Description
A healthier, gluten-free and dairy-free copycat version of Panda Express’s honey sesame chicken—crispy chicken strips tossed in a sweet and tangy honey sesame sauce.
Ingredients
- 1 egg
- ½ teaspoon salt
- ½ teaspoon ground black pepper
- 1 tablespoon olive oil
- ⅔ cup gluten-free all-purpose flour
- 3 tablespoons cornstarch
- ½ teaspoon baking soda
- 2 chicken fillets (about 10–12 oz), cut into strips
- 1 yellow bell pepper, sliced into thin strips
- ⅔ cup green beans, cut into 1–2 in pieces
- Vegetable oil for frying
- 1 tablespoon white sesame seeds
- ½ cup honey
- ⅓ cup gluten-free hot sauce
- 1 tablespoon apple cider vinegar
- 1 tablespoon lemon juice
- ½ cup filtered water
- 1 tablespoon cornstarch (for sauce)
Instructions
- Beat egg, salt, pepper, and olive oil in a bowl until well combined.

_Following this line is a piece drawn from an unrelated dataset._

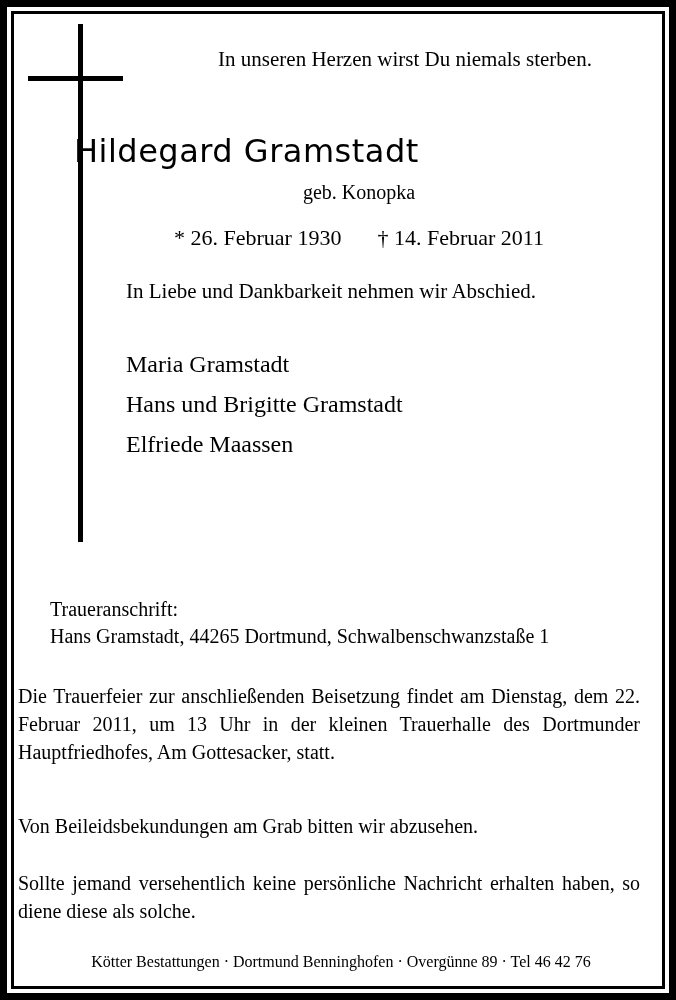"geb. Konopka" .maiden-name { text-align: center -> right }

- In another bowl, whisk together gluten-free flour, cornstarch, and baking soda.
- Dip chicken strips in the egg mixture.
- Coat chicken strips in the flour mixture, shaking off excess.
- Heat vegetable oil in a skillet to about 350 °F. Fry chicken strips until golden, about 6–7 minutes, flipping halfway; drain on paper towels.
- In a pan, sauté yellow bell pepper and green beans in oil until tender, about 5 minutes.
- In a saucepan, combine honey, hot sauce, apple cider vinegar, lemon juice, water, and cornstarch; bring to a gentle boil until thickened.
- Combine fried chicken and vegetables in the sauce, stirring to coat evenly; warm together for 2–3 minutes.
- Transfer to a serving plate, sprinkle with sesame seeds, and serve.
Notes
- Egg helps the coating stick—use aquafaba or egg replacer if egg-free.
- Any fine salt works (table, sea, Himalayan).
- Olive or other vegetable oils may be substituted.
- If not gluten-intolerant, regular flour is fine.
- Cornstarch adds extra crispiness—potato or tapioca starch can be used if needed.
- Ensure hot sauce and baking soda are gluten-free.
- Bell pepper color can be varied according to preference.
- Leftovers store in an airtight container in the fridge up to 3 days; reheat in microwave or skillet.